C'est la raison pour laquelle même si la contamination est reconnue, il y a une condamnation, une suspension. Mais de quelle durée ? C'est là l'objet des critiques qui ont frappé l'agence mondiale antidopage cette année. Un mois pour Iga Swiatek, quatre ans puis finalement neuf mois pour Simona Halep.

Pourquoi ce deux poids deux mesures ? "Si vous décidez de commander sur internet un complément alimentaire qui va faciliter votre force musculaire et votre récupération musculaire, là, potentiellement vous savez que vous pouvez prendre un risque. En revanche, si vous avez une migraine et que vous consommez un médicament antalgique, et qu'il s'avère que ce médicament contient des traces d'un diurétique... Vous ne pouvez pas juger les deux cas de la même façon. La responsabilité n'est pas la même."

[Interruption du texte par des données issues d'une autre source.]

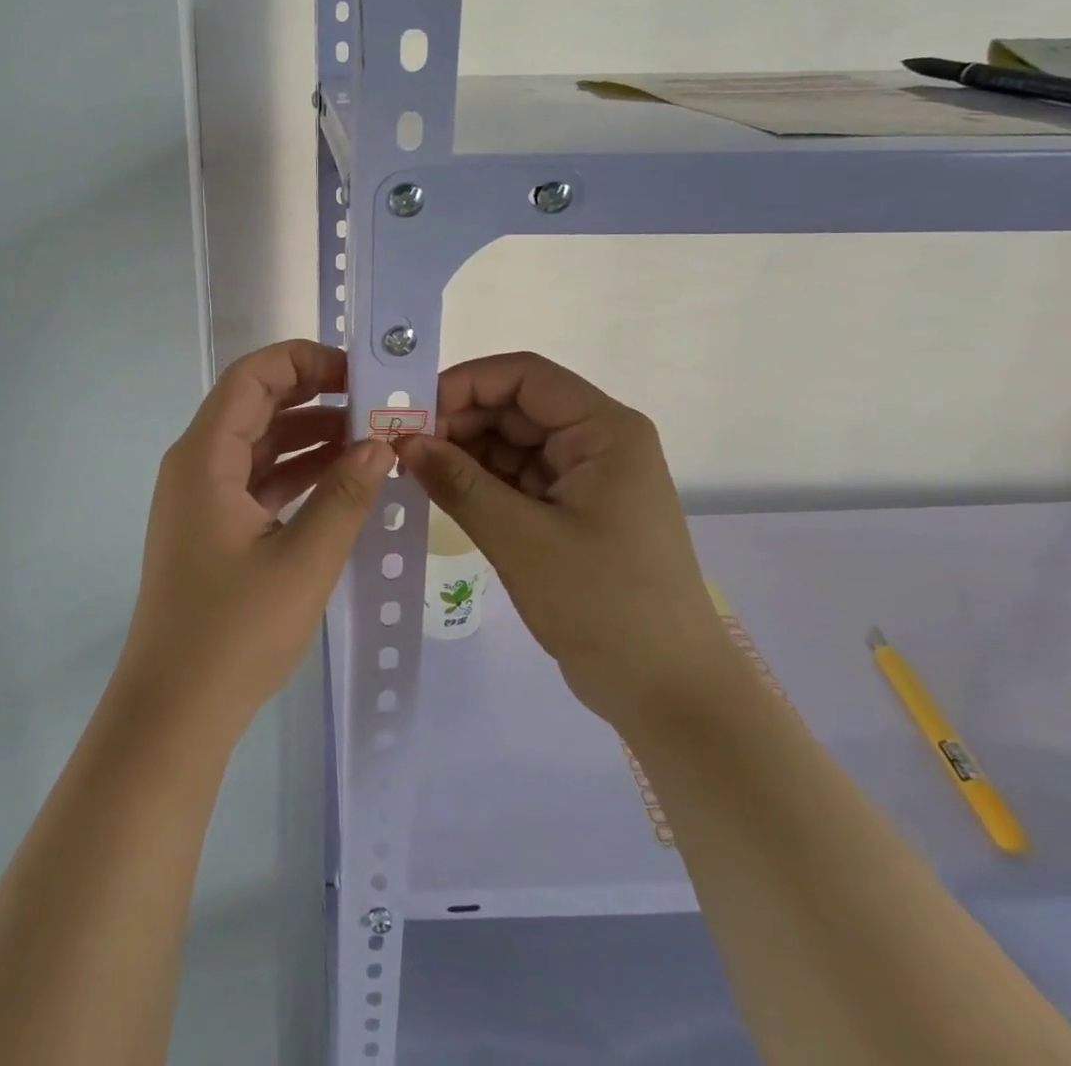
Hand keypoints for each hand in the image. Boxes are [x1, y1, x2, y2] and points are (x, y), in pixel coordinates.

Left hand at [115, 339, 393, 739]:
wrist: (174, 711)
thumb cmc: (234, 632)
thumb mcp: (304, 560)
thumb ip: (346, 495)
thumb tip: (382, 443)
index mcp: (204, 458)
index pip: (251, 377)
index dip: (303, 361)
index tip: (357, 373)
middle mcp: (196, 465)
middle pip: (256, 405)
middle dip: (315, 395)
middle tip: (374, 401)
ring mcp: (202, 498)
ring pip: (260, 443)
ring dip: (311, 436)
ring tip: (371, 438)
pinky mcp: (214, 528)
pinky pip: (259, 480)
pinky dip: (298, 473)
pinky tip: (343, 479)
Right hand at [401, 352, 734, 733]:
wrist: (669, 693)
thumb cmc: (604, 605)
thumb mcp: (521, 539)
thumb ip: (459, 484)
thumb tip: (403, 442)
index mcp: (604, 431)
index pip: (525, 377)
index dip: (465, 383)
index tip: (412, 412)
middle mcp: (598, 442)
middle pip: (517, 409)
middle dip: (459, 421)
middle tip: (401, 447)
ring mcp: (586, 479)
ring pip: (513, 445)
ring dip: (465, 453)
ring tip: (412, 470)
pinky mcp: (573, 512)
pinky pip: (519, 480)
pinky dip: (482, 483)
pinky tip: (442, 492)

L'Agence mondiale antidopage a néanmoins créé un groupe de travail sur la contamination pour réfléchir à l'évolution des règles. L'une des pistes serait de classer les suppléments alimentaires comme médicament pour contraindre davantage le fabricant à s'assurer qu'il n'y ait aucune trace d'un produit interdit dans les lots.